Task details:
The result should be the listing below, restated exactly, with its pictures left out.

┄┄┄┄┄┄┄┄┄┄┄┄┄┄┄┄┄┄┄┄

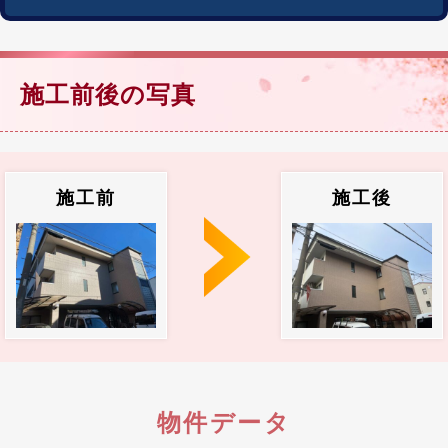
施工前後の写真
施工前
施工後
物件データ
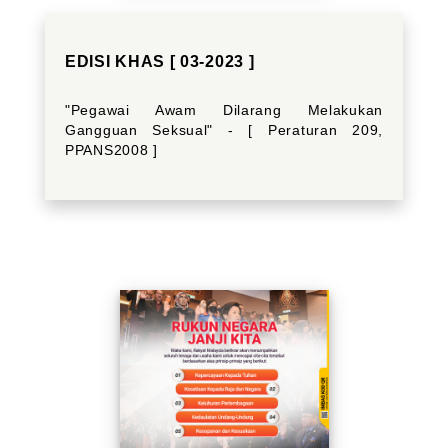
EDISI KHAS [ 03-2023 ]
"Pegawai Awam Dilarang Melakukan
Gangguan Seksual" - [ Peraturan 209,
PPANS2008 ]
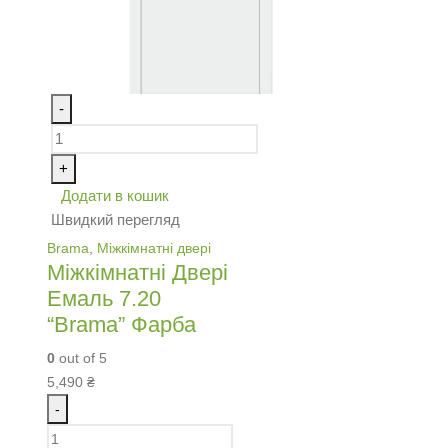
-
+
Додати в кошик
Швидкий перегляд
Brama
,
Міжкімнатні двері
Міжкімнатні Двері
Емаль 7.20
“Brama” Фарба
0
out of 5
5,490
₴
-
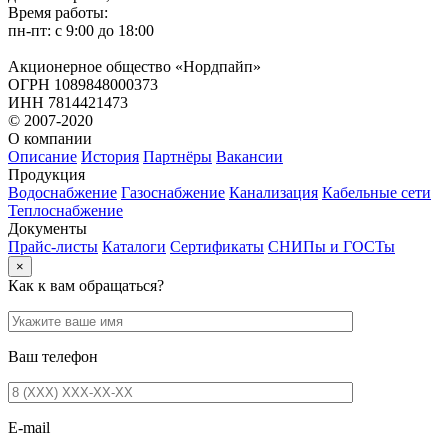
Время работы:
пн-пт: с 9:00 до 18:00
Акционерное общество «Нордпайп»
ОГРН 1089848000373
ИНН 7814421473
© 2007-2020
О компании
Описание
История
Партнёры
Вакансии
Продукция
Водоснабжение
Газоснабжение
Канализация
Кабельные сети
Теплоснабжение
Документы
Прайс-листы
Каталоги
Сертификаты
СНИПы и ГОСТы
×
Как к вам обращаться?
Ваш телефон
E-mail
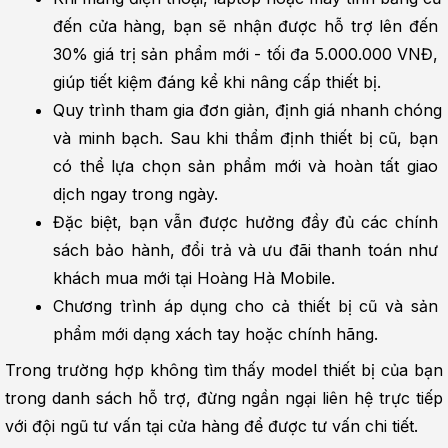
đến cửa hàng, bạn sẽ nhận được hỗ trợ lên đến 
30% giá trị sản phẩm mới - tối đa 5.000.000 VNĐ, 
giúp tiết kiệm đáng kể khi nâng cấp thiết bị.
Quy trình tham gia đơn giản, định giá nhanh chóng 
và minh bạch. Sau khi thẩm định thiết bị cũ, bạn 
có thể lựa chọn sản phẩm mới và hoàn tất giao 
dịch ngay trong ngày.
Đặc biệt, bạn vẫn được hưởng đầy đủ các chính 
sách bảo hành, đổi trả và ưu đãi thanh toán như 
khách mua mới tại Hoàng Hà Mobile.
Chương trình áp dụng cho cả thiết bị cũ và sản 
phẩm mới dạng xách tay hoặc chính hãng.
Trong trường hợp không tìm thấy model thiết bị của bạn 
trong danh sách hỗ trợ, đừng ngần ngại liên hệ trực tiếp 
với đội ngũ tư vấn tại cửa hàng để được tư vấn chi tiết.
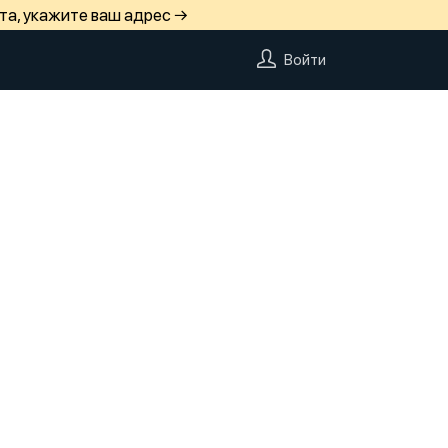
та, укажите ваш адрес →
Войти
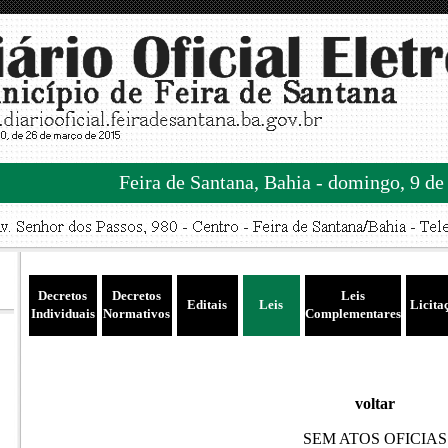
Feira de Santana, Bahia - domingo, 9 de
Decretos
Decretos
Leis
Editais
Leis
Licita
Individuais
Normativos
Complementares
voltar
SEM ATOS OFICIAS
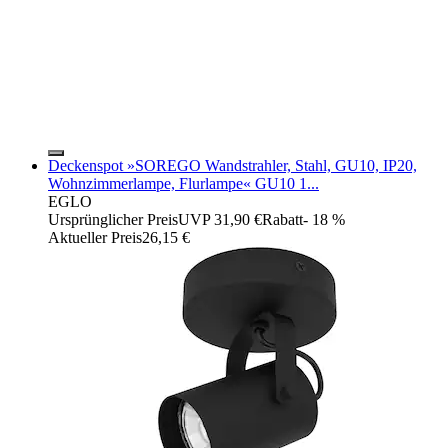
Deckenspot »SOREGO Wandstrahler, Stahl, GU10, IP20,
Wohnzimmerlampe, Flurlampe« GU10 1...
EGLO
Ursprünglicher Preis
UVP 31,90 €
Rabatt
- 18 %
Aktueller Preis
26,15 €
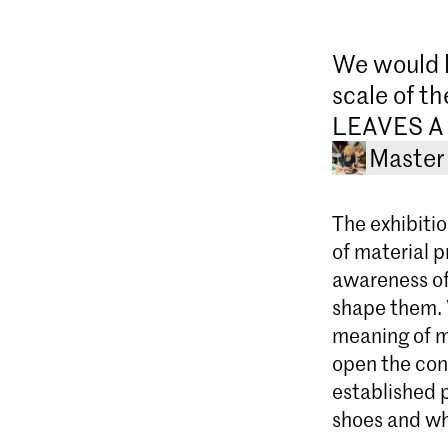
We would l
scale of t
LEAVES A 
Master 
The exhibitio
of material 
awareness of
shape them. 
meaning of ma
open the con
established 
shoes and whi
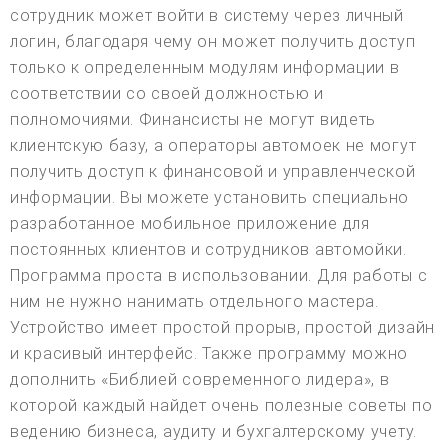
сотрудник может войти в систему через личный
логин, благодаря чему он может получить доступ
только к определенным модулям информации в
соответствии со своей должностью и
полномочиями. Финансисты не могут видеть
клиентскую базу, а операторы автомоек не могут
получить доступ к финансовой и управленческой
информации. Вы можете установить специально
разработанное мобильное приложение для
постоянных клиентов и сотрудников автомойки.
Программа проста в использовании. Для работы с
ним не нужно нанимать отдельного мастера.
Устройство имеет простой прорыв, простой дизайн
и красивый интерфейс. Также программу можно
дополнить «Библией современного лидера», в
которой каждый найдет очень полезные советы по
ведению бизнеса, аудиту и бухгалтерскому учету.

┄┄┄┄┄┄┄┄┄┄┄┄┄┄┄┄┄┄┄┄

Answer section:
施工前後の写真
施工前
施工後
物件データ
EDISI KHAS [ 03-2023 ]
"Pegawai Awam Dilarang Melakukan
Gangguan Seksual" - [ Peraturan 209,
PPANS2008 ]
-
+
Додати в кошик
Швидкий перегляд
Brama
,
Міжкімнатні двері
Міжкімнатні Двері
Емаль 7.20
“Brama” Фарба
0
out of 5
5,490
₴
-
Время работы:
пн-пт: с 9:00 до 18:00
Акционерное общество «Нордпайп»
ОГРН 1089848000373
ИНН 7814421473
© 2007-2020
О компании
Описание
История
Партнёры
Вакансии
Продукция
Водоснабжение
Газоснабжение
Канализация
Кабельные сети
Теплоснабжение
Документы
Прайс-листы
Каталоги
Сертификаты
СНИПы и ГОСТы
×
Как к вам обращаться?
Ваш телефон
E-mail
đến cửa hàng, bạn sẽ nhận được hỗ trợ lên đến 
30% giá trị sản phẩm mới - tối đa 5.000.000 VNĐ, 
giúp tiết kiệm đáng kể khi nâng cấp thiết bị.
Quy trình tham gia đơn giản, định giá nhanh chóng 
và minh bạch. Sau khi thẩm định thiết bị cũ, bạn 
có thể lựa chọn sản phẩm mới và hoàn tất giao 
dịch ngay trong ngày.
Đặc biệt, bạn vẫn được hưởng đầy đủ các chính 
sách bảo hành, đổi trả và ưu đãi thanh toán như 
khách mua mới tại Hoàng Hà Mobile.
Chương trình áp dụng cho cả thiết bị cũ và sản 
phẩm mới dạng xách tay hoặc chính hãng.
Trong trường hợp không tìm thấy model thiết bị của bạn 
trong danh sách hỗ trợ, đừng ngần ngại liên hệ trực tiếp 
với đội ngũ tư vấn tại cửa hàng để được tư vấn chi tiết.
та, укажите ваш адрес →
Войти
Feira de Santana, Bahia - domingo, 9 de
Decretos
Decretos
Leis
Editais
Leis
Licita
Individuais
Normativos
Complementares
voltar
SEM ATOS OFICIAS
Deckenspot »SOREGO Wandstrahler, Stahl, GU10, IP20,
Wohnzimmerlampe, Flurlampe« GU10 1...
EGLO
Ursprünglicher Preis
UVP 31,90 €
Rabatt
- 18 %
Aktueller Preis
26,15 €
We would l
scale of t
LEAVES A 
Master 
The exhibitio
of material 
awareness of
shape them. 
meaning of ma
open the con
established 
shoes and whi
сотрудник может войти в систему через личный
логин, благодаря чему он может получить доступ
только к определенным модулям информации в
соответствии со своей должностью и
полномочиями. Финансисты не могут видеть
клиентскую базу, а операторы автомоек не могут
получить доступ к финансовой и управленческой
информации. Вы можете установить специально
разработанное мобильное приложение для
постоянных клиентов и сотрудников автомойки.
Программа проста в использовании. Для работы с
ним не нужно нанимать отдельного мастера.
Устройство имеет простой прорыв, простой дизайн
и красивый интерфейс. Также программу можно
дополнить «Библией современного лидера», в
которой каждый найдет очень полезные советы по
ведению бизнеса, аудиту и бухгалтерскому учету.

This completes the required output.